Patel Dharmendrakumar A, Srinivasan Sathanur R, Xu Ji-Hua, Chen Wei, Berenson Gerald S
Tulane Center for Cardiovascular Health, Tulane University Health Sciences Center, New Orleans, LA 70112, USA.
Metabolism. 2007 Jun;56(6):792-8. doi: 10.1016/j.metabol.2007.01.010.
Elevations in alanine aminotransferase (ALT) and gamma-glutamyl transferase (GGT), markers of liver dysfunction and nonalcoholic fatty liver, are considered as part of the metabolic syndrome and related diseases. However, information is limited regarding the persistence (tracking) in levels of these enzymes over time and their influence on cardiovascular (CV) risk in young adults. The study sample consisted of white and black subjects (N = 489, 40% male, 73% white; baseline age, 18-32 years) followed over a period of 12 years as part of the Bogalusa Heart Study, with repeat measurements of CV risk factor variables and liver enzymes. Both at baseline and follow-up, males vs females had higher ALT (P < .01 to .0001) and GGT (P < .0001); blacks vs whites had higher GGT (P < .0001). With respect to persistence in enzyme levels over time, of those individuals who had ALT and GGT at the top quintile specific for age, race, and sex at baseline, about 50% of them continued to remain so with high values after 12 years. Individuals with levels persistently in the highest quintile vs those in the lowest quintile showed higher (P < .0001) body mass index, waist circumference, triglycerides, low-density lipoprotein cholesterol, glucose, insulin, insulin resistance index, and systolic and diastolic blood pressures; lower (P < .0001) high-density lipoprotein cholesterol; and higher (P < .05 to .001) prevalence of obesity, hypertension, dyslipidemia, metabolic syndrome as defined by the National Cholesterol Education Program Adult Treatment Panel III, positive parental history of type 2 diabetes, and coronary heart disease. In addition, based on a multivariate analysis using 2 separate models for ALT and GGT, baseline levels of both enzymes were independent predictors of follow-up; insulin resistance index and baseline GGT were also predictive of follow-up systolic blood pressure. Elevations in liver enzymes ALT and GGT, within "reference" range, persist over time and relate to clinically relevant adverse CV risk profile in young adults.

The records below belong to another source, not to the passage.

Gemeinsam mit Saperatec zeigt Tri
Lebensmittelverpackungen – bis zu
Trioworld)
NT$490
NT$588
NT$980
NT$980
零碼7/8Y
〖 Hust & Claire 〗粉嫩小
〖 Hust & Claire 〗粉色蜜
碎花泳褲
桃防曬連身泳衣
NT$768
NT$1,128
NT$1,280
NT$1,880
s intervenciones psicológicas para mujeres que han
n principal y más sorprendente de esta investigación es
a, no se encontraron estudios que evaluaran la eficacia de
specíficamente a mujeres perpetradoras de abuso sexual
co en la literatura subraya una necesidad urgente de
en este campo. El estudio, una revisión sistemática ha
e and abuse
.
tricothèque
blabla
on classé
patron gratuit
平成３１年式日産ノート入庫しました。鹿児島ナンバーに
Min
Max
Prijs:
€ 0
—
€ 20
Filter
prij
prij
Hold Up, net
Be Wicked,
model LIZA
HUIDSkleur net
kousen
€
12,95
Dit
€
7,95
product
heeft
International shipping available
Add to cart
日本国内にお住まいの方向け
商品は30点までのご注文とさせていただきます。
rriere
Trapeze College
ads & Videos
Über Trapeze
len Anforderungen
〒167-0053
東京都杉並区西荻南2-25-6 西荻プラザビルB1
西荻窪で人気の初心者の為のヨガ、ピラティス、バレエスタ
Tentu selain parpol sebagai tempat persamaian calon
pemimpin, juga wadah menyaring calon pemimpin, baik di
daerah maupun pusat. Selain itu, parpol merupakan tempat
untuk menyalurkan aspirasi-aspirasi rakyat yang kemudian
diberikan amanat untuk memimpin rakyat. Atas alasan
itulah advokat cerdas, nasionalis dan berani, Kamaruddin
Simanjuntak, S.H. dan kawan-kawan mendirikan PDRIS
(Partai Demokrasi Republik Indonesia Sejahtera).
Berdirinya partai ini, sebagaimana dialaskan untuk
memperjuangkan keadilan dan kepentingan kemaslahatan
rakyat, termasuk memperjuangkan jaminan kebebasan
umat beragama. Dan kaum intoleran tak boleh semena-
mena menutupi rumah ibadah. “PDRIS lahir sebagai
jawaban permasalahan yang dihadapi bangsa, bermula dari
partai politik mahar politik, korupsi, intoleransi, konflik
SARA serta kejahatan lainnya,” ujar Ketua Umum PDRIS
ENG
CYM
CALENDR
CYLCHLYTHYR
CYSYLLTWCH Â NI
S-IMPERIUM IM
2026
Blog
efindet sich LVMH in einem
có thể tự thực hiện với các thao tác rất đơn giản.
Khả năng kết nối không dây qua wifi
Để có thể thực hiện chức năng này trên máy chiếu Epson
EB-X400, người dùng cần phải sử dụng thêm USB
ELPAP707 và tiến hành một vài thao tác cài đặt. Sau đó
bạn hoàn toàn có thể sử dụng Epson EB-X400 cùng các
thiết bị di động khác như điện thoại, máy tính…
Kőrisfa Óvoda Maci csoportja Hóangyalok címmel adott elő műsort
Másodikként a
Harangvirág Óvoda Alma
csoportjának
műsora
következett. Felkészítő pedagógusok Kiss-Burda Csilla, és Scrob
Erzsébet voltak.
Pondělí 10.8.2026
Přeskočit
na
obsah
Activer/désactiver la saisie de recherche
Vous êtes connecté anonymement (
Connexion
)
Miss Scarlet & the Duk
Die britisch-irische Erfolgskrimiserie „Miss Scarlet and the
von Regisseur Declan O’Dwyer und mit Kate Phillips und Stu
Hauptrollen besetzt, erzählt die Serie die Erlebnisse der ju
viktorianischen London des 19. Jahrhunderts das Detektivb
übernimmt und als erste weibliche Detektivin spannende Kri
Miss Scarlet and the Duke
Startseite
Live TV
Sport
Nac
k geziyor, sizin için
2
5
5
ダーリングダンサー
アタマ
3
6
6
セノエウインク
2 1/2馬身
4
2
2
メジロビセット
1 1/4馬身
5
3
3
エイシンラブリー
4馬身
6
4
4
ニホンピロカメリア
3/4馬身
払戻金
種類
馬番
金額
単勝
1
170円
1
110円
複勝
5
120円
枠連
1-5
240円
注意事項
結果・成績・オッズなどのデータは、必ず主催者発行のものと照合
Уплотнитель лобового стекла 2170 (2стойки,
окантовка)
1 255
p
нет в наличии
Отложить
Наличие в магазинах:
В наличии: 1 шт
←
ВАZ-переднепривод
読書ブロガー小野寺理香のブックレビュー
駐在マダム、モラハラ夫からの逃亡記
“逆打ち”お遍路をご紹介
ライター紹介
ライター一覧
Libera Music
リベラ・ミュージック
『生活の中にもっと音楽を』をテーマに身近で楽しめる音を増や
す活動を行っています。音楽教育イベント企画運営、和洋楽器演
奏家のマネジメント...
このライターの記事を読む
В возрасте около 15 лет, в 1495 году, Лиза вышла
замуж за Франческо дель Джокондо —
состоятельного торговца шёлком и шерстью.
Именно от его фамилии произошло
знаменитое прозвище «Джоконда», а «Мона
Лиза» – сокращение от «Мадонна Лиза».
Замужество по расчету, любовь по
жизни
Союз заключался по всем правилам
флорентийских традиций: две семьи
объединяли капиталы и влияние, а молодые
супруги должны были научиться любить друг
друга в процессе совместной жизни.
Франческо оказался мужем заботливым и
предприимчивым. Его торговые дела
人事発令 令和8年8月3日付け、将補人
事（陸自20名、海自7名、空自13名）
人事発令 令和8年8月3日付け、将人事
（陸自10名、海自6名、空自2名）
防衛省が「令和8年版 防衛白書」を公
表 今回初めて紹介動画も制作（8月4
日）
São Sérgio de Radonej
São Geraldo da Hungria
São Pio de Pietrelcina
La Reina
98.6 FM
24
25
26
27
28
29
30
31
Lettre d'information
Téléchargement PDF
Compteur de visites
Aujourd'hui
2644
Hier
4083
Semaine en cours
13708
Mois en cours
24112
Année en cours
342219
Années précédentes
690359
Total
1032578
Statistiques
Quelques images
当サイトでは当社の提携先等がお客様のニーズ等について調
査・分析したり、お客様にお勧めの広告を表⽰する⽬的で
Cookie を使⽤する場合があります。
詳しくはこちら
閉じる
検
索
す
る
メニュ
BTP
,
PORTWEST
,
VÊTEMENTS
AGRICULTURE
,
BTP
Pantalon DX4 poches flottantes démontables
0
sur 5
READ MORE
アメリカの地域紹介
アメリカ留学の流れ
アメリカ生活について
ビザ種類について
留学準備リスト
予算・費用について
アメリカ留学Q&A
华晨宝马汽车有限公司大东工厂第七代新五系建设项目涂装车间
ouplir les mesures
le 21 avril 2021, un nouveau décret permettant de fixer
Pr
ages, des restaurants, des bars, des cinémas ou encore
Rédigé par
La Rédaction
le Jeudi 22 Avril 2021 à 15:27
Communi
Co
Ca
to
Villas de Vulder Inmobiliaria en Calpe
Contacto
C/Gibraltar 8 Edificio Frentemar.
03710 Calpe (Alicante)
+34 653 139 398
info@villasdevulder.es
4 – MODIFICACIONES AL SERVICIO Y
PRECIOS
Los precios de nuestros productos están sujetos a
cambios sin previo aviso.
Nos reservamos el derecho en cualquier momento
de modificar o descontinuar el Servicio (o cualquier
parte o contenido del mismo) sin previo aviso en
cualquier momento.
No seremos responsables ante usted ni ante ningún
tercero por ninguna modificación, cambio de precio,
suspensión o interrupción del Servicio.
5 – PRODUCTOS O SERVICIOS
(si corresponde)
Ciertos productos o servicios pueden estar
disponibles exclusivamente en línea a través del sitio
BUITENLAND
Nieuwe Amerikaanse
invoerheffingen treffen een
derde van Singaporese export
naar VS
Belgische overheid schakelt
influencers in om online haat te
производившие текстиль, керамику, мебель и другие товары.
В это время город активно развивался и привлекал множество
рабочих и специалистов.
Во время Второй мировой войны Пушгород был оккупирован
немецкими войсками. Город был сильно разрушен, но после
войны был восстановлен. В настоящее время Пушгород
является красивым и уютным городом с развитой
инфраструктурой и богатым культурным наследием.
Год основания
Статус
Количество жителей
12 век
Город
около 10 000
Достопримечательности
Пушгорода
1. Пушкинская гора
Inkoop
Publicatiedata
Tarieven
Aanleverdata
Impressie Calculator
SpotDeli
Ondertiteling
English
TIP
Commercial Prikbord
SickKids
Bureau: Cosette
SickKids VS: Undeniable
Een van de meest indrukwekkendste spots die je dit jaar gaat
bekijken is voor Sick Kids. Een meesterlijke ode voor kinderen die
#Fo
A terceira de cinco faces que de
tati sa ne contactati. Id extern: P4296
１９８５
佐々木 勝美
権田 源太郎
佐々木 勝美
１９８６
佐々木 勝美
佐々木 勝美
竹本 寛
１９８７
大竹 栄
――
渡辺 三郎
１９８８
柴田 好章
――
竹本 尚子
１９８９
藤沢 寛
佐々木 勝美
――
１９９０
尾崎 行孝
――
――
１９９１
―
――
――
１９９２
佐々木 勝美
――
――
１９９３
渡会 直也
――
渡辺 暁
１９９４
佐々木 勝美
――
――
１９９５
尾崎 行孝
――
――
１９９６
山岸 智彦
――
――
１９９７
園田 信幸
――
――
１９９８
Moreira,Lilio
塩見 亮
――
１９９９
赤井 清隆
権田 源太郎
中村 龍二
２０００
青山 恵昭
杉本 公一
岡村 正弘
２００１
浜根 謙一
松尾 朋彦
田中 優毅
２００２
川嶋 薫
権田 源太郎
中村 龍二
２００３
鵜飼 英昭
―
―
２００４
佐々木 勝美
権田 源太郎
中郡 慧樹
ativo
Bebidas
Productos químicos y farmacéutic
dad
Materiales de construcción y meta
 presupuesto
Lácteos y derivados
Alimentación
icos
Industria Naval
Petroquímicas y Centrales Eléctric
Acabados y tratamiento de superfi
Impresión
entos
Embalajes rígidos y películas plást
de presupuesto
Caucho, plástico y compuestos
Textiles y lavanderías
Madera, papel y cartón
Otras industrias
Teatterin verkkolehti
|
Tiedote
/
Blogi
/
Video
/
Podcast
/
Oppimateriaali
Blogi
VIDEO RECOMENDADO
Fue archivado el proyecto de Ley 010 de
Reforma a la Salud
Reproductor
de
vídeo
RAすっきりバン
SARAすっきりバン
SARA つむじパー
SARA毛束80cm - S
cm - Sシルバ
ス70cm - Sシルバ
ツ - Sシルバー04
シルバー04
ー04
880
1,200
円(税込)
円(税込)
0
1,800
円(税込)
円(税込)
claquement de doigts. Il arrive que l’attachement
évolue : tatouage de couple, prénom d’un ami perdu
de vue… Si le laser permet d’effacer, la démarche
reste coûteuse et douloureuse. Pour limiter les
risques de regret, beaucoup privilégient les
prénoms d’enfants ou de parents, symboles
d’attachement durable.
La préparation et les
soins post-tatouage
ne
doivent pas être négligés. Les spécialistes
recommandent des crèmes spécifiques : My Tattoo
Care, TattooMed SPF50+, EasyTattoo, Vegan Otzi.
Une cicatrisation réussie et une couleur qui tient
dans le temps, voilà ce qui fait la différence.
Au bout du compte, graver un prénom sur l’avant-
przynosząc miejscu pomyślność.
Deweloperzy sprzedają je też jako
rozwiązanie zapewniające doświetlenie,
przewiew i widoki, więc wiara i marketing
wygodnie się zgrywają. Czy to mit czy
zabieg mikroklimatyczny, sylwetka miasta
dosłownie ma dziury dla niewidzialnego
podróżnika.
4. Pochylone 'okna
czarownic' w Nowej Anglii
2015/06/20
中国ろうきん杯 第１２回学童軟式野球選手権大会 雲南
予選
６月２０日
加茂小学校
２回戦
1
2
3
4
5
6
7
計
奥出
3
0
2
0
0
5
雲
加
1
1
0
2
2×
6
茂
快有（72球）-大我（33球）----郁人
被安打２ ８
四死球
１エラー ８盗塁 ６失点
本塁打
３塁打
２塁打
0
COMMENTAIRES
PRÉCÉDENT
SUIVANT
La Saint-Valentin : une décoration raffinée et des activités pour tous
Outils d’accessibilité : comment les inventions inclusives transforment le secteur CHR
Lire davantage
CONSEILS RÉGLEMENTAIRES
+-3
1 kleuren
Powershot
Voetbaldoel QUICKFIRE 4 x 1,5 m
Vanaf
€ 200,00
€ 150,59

谷丙转氨酶(ALT)和γ-谷氨酰转移酶(GGT)升高是肝功能障碍和非酒精性脂肪肝的标志物,被视为代谢综合征及相关疾病的一部分。然而,关于这些酶水平随时间的持续性(追踪情况)及其对年轻成人心血管(CV)风险的影响,相关信息有限。作为博加卢萨心脏研究的一部分,研究样本包括白人和黑人受试者(N = 489,40%为男性,73%为白人;基线年龄为18 - 32岁),随访时间长达12年,期间重复测量心血管风险因素变量和肝脏酶。在基线和随访时,男性的ALT(P <.01至.0001)和GGT(P <.0001)均高于女性;黑人的GGT(P <.0001)高于白人。关于酶水平随时间的持续性,在基线时ALT和GGT处于特定年龄、种族和性别最高五分位数的个体中,约50%在12年后仍保持高值。酶水平持续处于最高五分位数的个体与最低五分位数的个体相比,体重指数、腰围、甘油三酯、低密度脂蛋白胆固醇、血糖、胰岛素、胰岛素抵抗指数以及收缩压和舒张压更高(P <.0001);高密度脂蛋白胆固醇更低(P <.0001);肥胖、高血压、血脂异常、美国国家胆固醇教育计划成人治疗小组III定义的代谢综合征、2型糖尿病阳性家族史以及冠心病的患病率更高(P <.05至.001)。此外,基于使用针对ALT和GGT的2个独立模型进行的多变量分析,两种酶的基线水平均为随访的独立预测因素;胰岛素抵抗指数和基线GGT也可预测随访时的收缩压。在“参考”范围内,肝脏酶ALT和GGT升高会随时间持续存在,并与年轻成人临床相关的不良心血管风险状况相关。